DATASET EXTRACT START
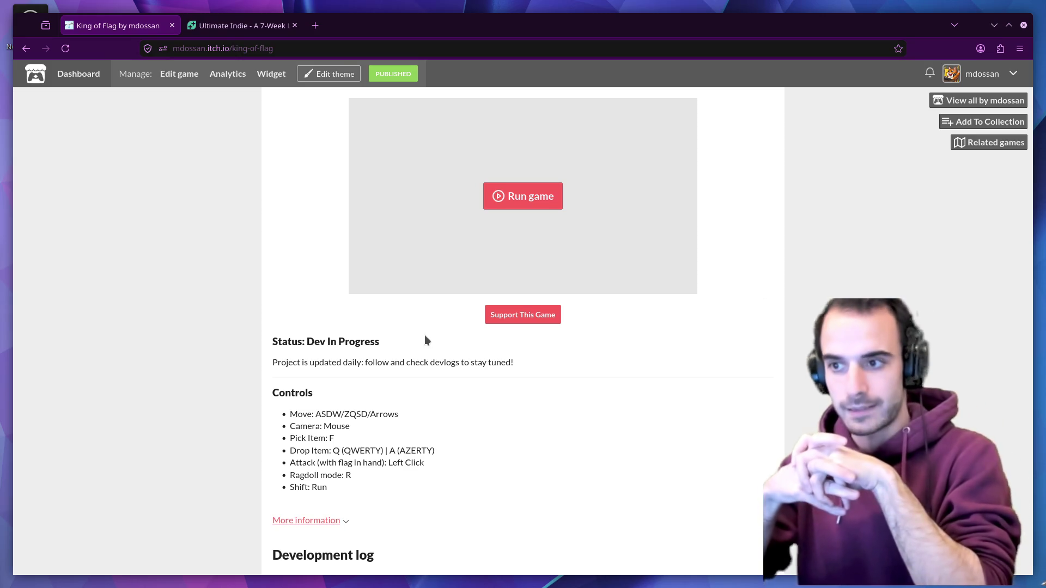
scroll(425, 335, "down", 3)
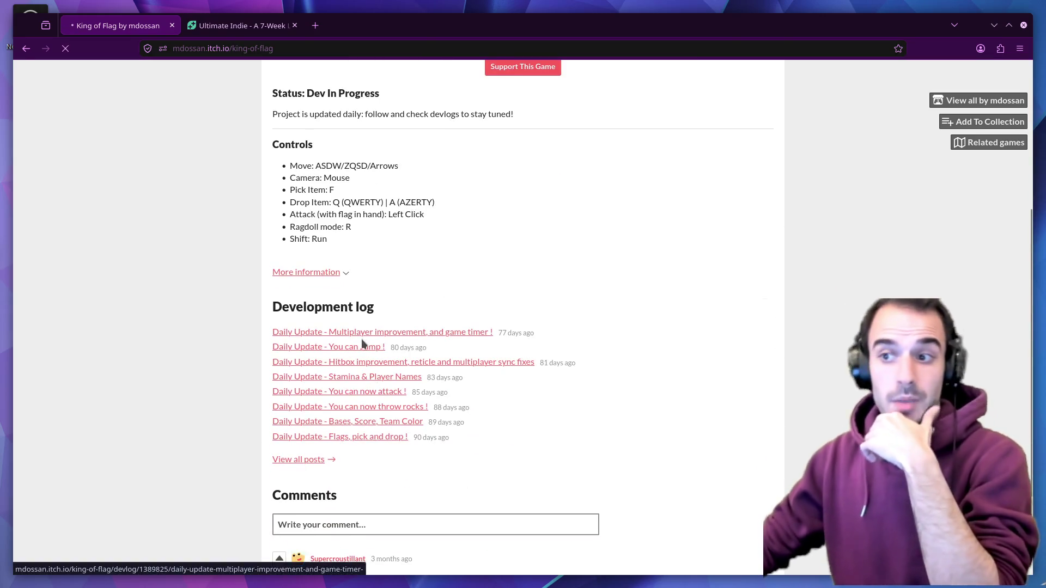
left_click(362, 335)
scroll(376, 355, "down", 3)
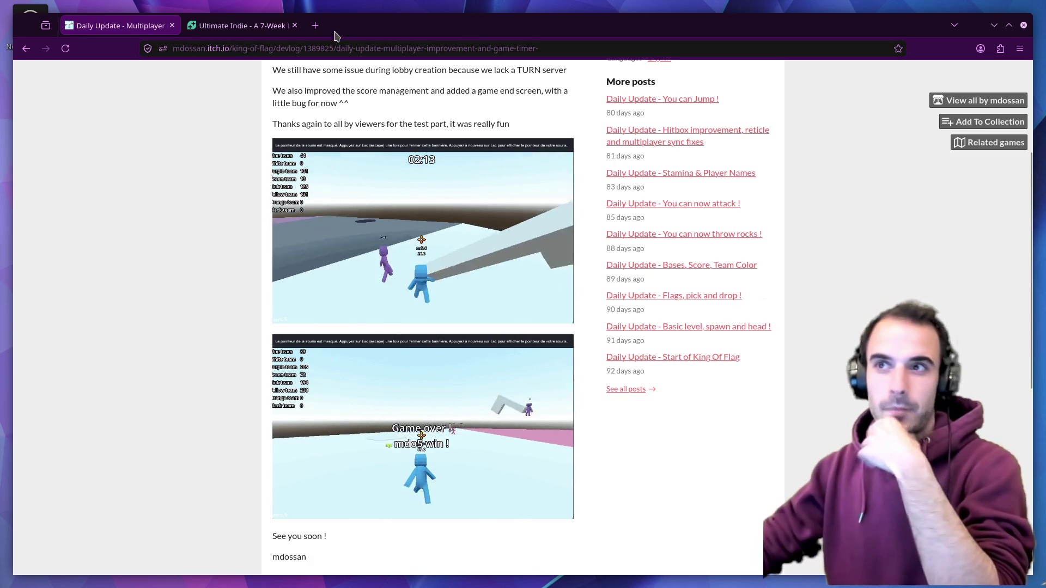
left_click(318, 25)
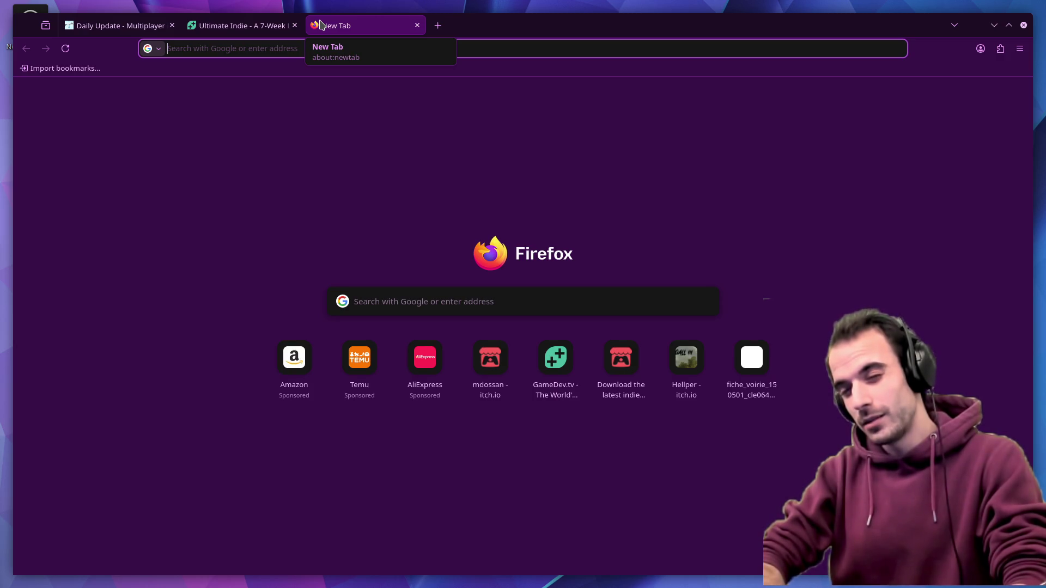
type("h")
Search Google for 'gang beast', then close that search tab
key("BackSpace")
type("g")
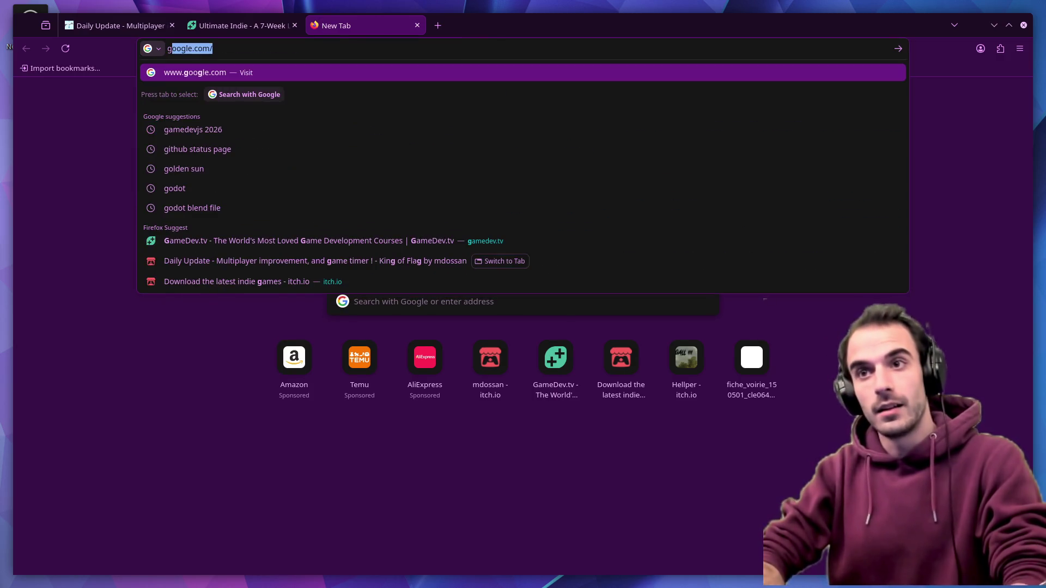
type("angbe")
DATASET EXTRACT END
DATASET EXTRACT START
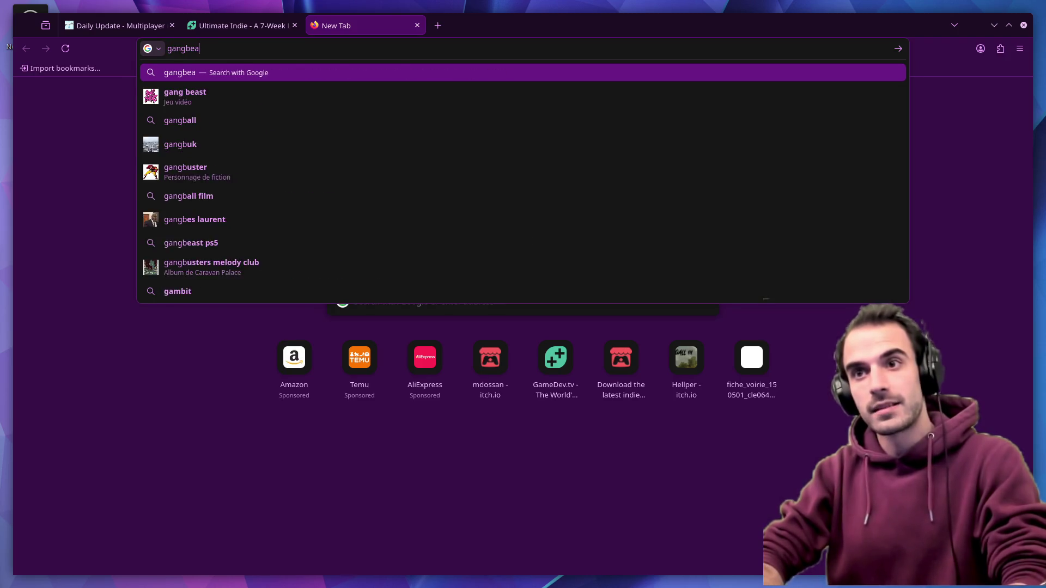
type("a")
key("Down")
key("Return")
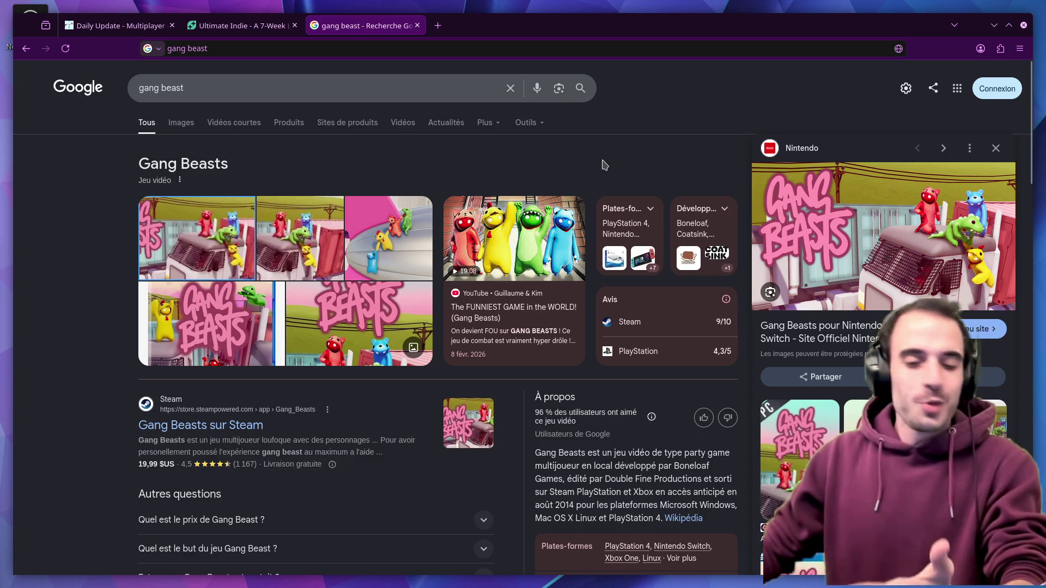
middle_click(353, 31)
DATASET EXTRACT END
» **YOUR TASK**
Your answer must be a single number: how many lines in this listing hold the string "scroll"? Please add nothing else.

» **THE ANSWER**
2